Each candidate was open to varying degrees to securing funds from private and non-profit sources to pay for enrichment and some capital projects in the school district. 

With many schools, particularly the Wellington and Chenery, feeling the impact in class size of the sudden influx of children coming or returning to the school district in the past two years, Slap said the district and school committee must pay close attention to keep class size in the mid-"20s" as well as look at the quality of the teachers who are in those classes. 

Shuster said the district must think "creatively" to keep class populations down "whether that means redistricting or freezing enrollments." Kang would attempt to keep class sizes low to continue allowing for "one-on-one" teacher/student interaction and to use new technology and secure funding for classroom assistants to provide that extra help. 

Each of the candidates would continue to support the District's involvement with the regional METCO program that brings students from urban communities – mostly Boston – to the Belmont school district. 

As for the biggest priority they see, Slap referred to the budget including the next fiscal year budget that has a significant gap in funding. She reiterated that the town and schools must work together to lay out expectations for the next several years rather than "lurching year to year from crisis to crisis."

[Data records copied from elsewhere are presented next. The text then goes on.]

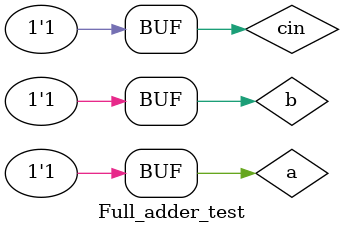
<source format=v>
module Full_adder_test;
  reg a,b,cin;
  wire sum,cout;
  Full_adder dut(a,b,cin,sum,cout);
  initial begin 
    a=1'b0;b=1'b0;cin=1'b0;
#5  a=1'b0;b=1'b0;cin=1'b1;
#5  a=1'b0;b=1'b1;cin=1'b0;
#5  a=1'b0;b=1'b1;cin=1'b1;
#5  a=1'b1;b=1'b0;cin=1'b0;
#5  a=1'b1;b=1'b0;cin=1'b1;
#5  a=1'b1;b=1'b1;cin=1'b0;
#5  a=1'b1;b=1'b1;cin=1'b1;
  end
  initial begin
    $monitor("sim time=%0t,a=%b,b=%b,cin=%b,sum=%b,cout=%b",$time,a,b,cin,sum,cout);
    $dumpfile("dump.vcd");
    $dumpvars(0,a,b,cin,sum,cout);
  end 
endmodule
</source>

Shuster said in addition to the budget will be selecting a superintendent – current Belmont Superintendent Dr. Thomas Kingston's contract ends on June 30, 2014 – and its important that we do that carefully because we want stability in this position" as it will impact how the budget process is resolved.

Along with the ongoing budget process, Kang said the district needs to developing technology that is interactive and also "listening to the students which is key" as is "increasing communications" with all interested groups.